**Exercise text:**
----------------------------------------

Soon after the trailhead, you’ll come across the second biggest impediment of this stretch by “two bridges” where the main railroad and a spur both cross the creek.  The first bridge is a problem.  Debris has clogged up the left and middle channels.  The right channel is open but small, with big rocks in fast current.  Not a stretch for expensive composite hulls!  I went down the right channel…and got stuck.  It took a lot of scooting and tossing rocks out of the way to get through (but I didn’t have to get out).  This is not ideal though, and I suggest simply getting out and leading your kayak down this shallow section.  [Editor’s Update—this has been reportedly cleared!]  Don’t make my mistake of touching the railroad pylons.  They have a nasty creosote preservative that is super difficult to get off if touched.  The current is shallow but a tad tricky and can suck you between the pylons so be careful.   The second railroad bridge has issues, but for the most part is easy to get through as long as you shoot left and dodge the rocks.

From here on, you’re paddling in the city of Mazo and this was my favorite part of the trip.  The water clarity improves, the current stays fast, and you’ll paddle through incredible tree canopies.  Together with the steep banks this creates a fantastic tunnel effect.

----------------------------------------

**Stored data:**
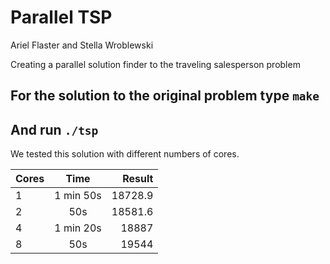 # Parallel TSP

Ariel Flaster and Stella Wroblewski

Creating a parallel solution finder to the traveling salesperson problem


## For the solution to the original problem type `make`
## And run `./tsp`

We tested this solution with different numbers of cores.

| Cores        | Time           | Result |
| ------------- |:-------------:|----------:|
| 1      | 1 min 50s | 18728.9 |
| 2      | 50s | 18581.6 |
| 4 | 1 min 20s | 18887 | 
| 8 | 50s | 19544 | 
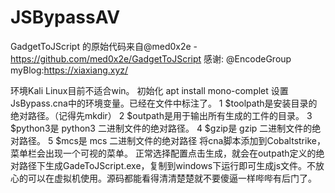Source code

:# JSBypassAV

GadgetToJScript 的原始代码来自@med0x2e - https://github.com/med0x2e/GadgetToJScript
感谢: @EncodeGroup
myBlog:https://xiaxiang.xyz/

环境Kali Linux目前不适合win。
初始化   apt install mono-complet
设置JsBypass.cna中的环境变量。已经在文件中标注了。
1	$toolpath是安装目录的绝对路径。（记得先mkdir）
2	$outpath是用于输出所有生成的工件的目录。
3	$python3是 python3 二进制文件的绝对路径。
4	$gzip是 gzip 二进制文件的绝对路径。
5	$mcs是 mcs 二进制文件的绝对路径
将cna脚本添加到Cobaltstrike，菜单栏会出现一个可视的菜单。
正常选择配置点击生成，就会在outpath定义的绝对路径下生成GadeToJScript.exe，复制到windows下运行即可生成js文件。不放心的可以在虚拟机使用。源码都能看得清清楚楚就不要傻逼一样哔哔有后门了。
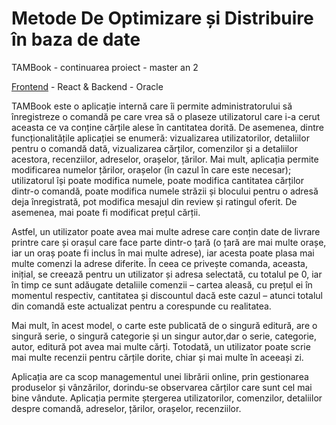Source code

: # Metode De Optimizare și Distribuire în baza de date
TAMBook - continuarea proiect - master an 2

[Frontend](https://github.com/alexion2001/dwbi_tam-book) - React & Backend - Oracle

TAMBook este o aplicație internă care îi permite administratorului să înregistreze o comandă pe care vrea să o plaseze utilizatorul care i-a cerut aceasta ce va conține cărțile alese în cantitatea dorită. De asemenea, dintre funcționalitățile aplicației se enumeră: vizualizarea utilizatorilor, detaliilor pentru o comandă dată, vizualizarea cărților, comenzilor și a detaliilor acestora, recenziilor, adreselor, orașelor, țărilor. Mai mult, aplicația permite modificarea numelor țărilor, orașelor (în cazul în care este necesar); utilizatorul își poate modifica numele, poate modifica cantitatea cărților dintr-o comandă, poate modifica numele străzii și blocului pentru o adresă deja înregistrată, pot modifica mesajul din review și ratingul oferit. De asemenea, mai poate fi modificat prețul cărții. 

Astfel, un utilizator poate avea mai multe adrese care conțin date de livrare printre care și orașul care face parte dintr-o țară (o țară are mai multe orașe, iar un oraș poate fi inclus în mai multe adrese), iar acesta poate plasa mai multe comenzi la adrese diferite.
În ceea ce privește comanda, aceasta, inițial, se creează pentru un utilizator și adresa selectată, cu totalul pe 0, iar în timp ce sunt adăugate detaliile comenzii – cartea aleasă, cu prețul ei în momentul respectiv, cantitatea și discountul dacă este cazul – atunci totalul din comandă este actualizat pentru a corespunde cu realitatea.

Mai mult, în acest model, o carte este publicată de o singură editură, are o singură serie, o singură categorie și un singur autor,dar o serie, categorie, autor, editură pot avea mai multe cărți. Totodată, un utilizator poate scrie mai multe recenzii pentru cărțile dorite, chiar și mai multe în aceeași zi.

Aplicația are ca scop managementul unei librării online, prin gestionarea produselor și vânzărilor, dorindu-se observarea cărților care sunt cel mai bine vândute. Aplicația permite ștergerea utilizatorilor, comenzilor, detaliilor despre comandă, adreselor, țărilor, orașelor, recenziilor.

----------------------------------------

**Exercise A:** Which channels under the first bridge does the kayaking text mention? List every one.
**Exercise B:** Can you carry the kayaking text forward from its last sentence?

**Task output A:** The left channel, the middle channel, and the right channel.

**Task output B:**
Maybe a third of your way into Mazo, you’ll paddle by the North State Street (aka Hwy Y) bridge.  Very recently the county acquired access rights to the land by the bridge here and this is a very good launch area for paddlers.  Parking is easy to do on the street above and the grass is mowed around the wing walls and down to a sandy ledge which facilitates easy access to the water.  Located on the SW side of the bridge, I’ve marked this on the map.

The next bridge is the Bridge Street bridge, which was initially going to be our take-out.  However a “No Trespassing” sign, steep unimproved terrain around the wing walls, a “Beware of Dog” sign, and a dog running around unleashed and with a muzzle on were enough to convince me to use the Walking Iron Park access instead (very glad I did so).

The following section to Walking Iron has the most deadfall and this is an issue.  There were several tricky “hop-overs” which I handled ok but am a veteran paddler and long boats or trips at lower CFS might have to portage.  There was a tight “duck-under” which a certain percentage of paddlers will not be able to execute and will have to portage.  There were several big log piles but usually there was a path around or through.  One jam was bad enough that we had to portage it completely.  Not ideal, as the banks were rough here, but this was ok to do if you straddled the logs in the center of the creek.  Here the creek is most shallow and it is easiest to pull your boat over the jam (it really helps to have rope). [Editor’s note — A good percentage of this has been cleaned up already]

At the jam, there was a gravel substrate that was quite attractive in the clear water.  The substrate will vary on the trip with some mud, some sand, some rocks and a lot of artificial fill.  In addition, there were several micro sandbars and gravel bars.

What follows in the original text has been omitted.